**** Material for this task

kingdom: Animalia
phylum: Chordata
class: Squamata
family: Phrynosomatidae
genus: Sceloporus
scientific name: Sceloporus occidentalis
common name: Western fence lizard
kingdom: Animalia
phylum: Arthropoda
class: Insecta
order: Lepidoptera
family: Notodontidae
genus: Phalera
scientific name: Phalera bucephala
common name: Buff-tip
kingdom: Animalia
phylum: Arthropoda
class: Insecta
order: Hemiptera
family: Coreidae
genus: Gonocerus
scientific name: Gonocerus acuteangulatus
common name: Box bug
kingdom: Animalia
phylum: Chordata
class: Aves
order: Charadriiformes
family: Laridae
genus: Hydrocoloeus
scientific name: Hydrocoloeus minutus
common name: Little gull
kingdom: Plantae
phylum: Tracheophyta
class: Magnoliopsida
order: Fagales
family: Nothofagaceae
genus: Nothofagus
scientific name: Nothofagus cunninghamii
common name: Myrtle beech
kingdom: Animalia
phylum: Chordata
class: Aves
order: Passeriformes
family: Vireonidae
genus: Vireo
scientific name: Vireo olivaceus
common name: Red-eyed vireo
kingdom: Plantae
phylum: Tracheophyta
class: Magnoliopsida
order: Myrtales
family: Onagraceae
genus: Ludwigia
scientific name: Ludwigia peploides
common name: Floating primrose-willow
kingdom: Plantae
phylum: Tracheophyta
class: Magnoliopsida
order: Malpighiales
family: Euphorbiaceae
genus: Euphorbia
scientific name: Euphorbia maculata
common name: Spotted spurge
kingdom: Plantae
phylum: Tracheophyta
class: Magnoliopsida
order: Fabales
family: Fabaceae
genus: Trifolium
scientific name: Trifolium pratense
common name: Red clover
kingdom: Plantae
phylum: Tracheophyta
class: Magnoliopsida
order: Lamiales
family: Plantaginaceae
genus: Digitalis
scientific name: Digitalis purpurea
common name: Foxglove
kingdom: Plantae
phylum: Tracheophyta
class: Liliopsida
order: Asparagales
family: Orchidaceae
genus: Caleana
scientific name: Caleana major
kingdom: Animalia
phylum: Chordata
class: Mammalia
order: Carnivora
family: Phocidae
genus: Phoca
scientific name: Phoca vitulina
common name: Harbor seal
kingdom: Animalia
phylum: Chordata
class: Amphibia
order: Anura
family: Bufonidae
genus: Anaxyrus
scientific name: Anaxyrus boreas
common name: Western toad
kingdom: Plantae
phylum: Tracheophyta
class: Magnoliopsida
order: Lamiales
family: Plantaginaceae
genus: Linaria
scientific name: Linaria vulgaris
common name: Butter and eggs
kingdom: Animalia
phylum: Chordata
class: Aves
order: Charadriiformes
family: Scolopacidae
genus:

********

▶ What you need to do:
Copy every line of the records above word for word, keeping their order.

▶ Output of the exercise:
kingdom: Animalia
phylum: Chordata
class: Squamata
family: Phrynosomatidae
genus: Sceloporus
scientific name: Sceloporus occidentalis
common name: Western fence lizard
kingdom: Animalia
phylum: Arthropoda
class: Insecta
order: Lepidoptera
family: Notodontidae
genus: Phalera
scientific name: Phalera bucephala
common name: Buff-tip
kingdom: Animalia
phylum: Arthropoda
class: Insecta
order: Hemiptera
family: Coreidae
genus: Gonocerus
scientific name: Gonocerus acuteangulatus
common name: Box bug
kingdom: Animalia
phylum: Chordata
class: Aves
order: Charadriiformes
family: Laridae
genus: Hydrocoloeus
scientific name: Hydrocoloeus minutus
common name: Little gull
kingdom: Plantae
phylum: Tracheophyta
class: Magnoliopsida
order: Fagales
family: Nothofagaceae
genus: Nothofagus
scientific name: Nothofagus cunninghamii
common name: Myrtle beech
kingdom: Animalia
phylum: Chordata
class: Aves
order: Passeriformes
family: Vireonidae
genus: Vireo
scientific name: Vireo olivaceus
common name: Red-eyed vireo
kingdom: Plantae
phylum: Tracheophyta
class: Magnoliopsida
order: Myrtales
family: Onagraceae
genus: Ludwigia
scientific name: Ludwigia peploides
common name: Floating primrose-willow
kingdom: Plantae
phylum: Tracheophyta
class: Magnoliopsida
order: Malpighiales
family: Euphorbiaceae
genus: Euphorbia
scientific name: Euphorbia maculata
common name: Spotted spurge
kingdom: Plantae
phylum: Tracheophyta
class: Magnoliopsida
order: Fabales
family: Fabaceae
genus: Trifolium
scientific name: Trifolium pratense
common name: Red clover
kingdom: Plantae
phylum: Tracheophyta
class: Magnoliopsida
order: Lamiales
family: Plantaginaceae
genus: Digitalis
scientific name: Digitalis purpurea
common name: Foxglove
kingdom: Plantae
phylum: Tracheophyta
class: Liliopsida
order: Asparagales
family: Orchidaceae
genus: Caleana
scientific name: Caleana major
kingdom: Animalia
phylum: Chordata
class: Mammalia
order: Carnivora
family: Phocidae
genus: Phoca
scientific name: Phoca vitulina
common name: Harbor seal
kingdom: Animalia
phylum: Chordata
class: Amphibia
order: Anura
family: Bufonidae
genus: Anaxyrus
scientific name: Anaxyrus boreas
common name: Western toad
kingdom: Plantae
phylum: Tracheophyta
class: Magnoliopsida
order: Lamiales
family: Plantaginaceae
genus: Linaria
scientific name: Linaria vulgaris
common name: Butter and eggs
kingdom: Animalia
phylum: Chordata
class: Aves
order: Charadriiformes
family: Scolopacidae
genus:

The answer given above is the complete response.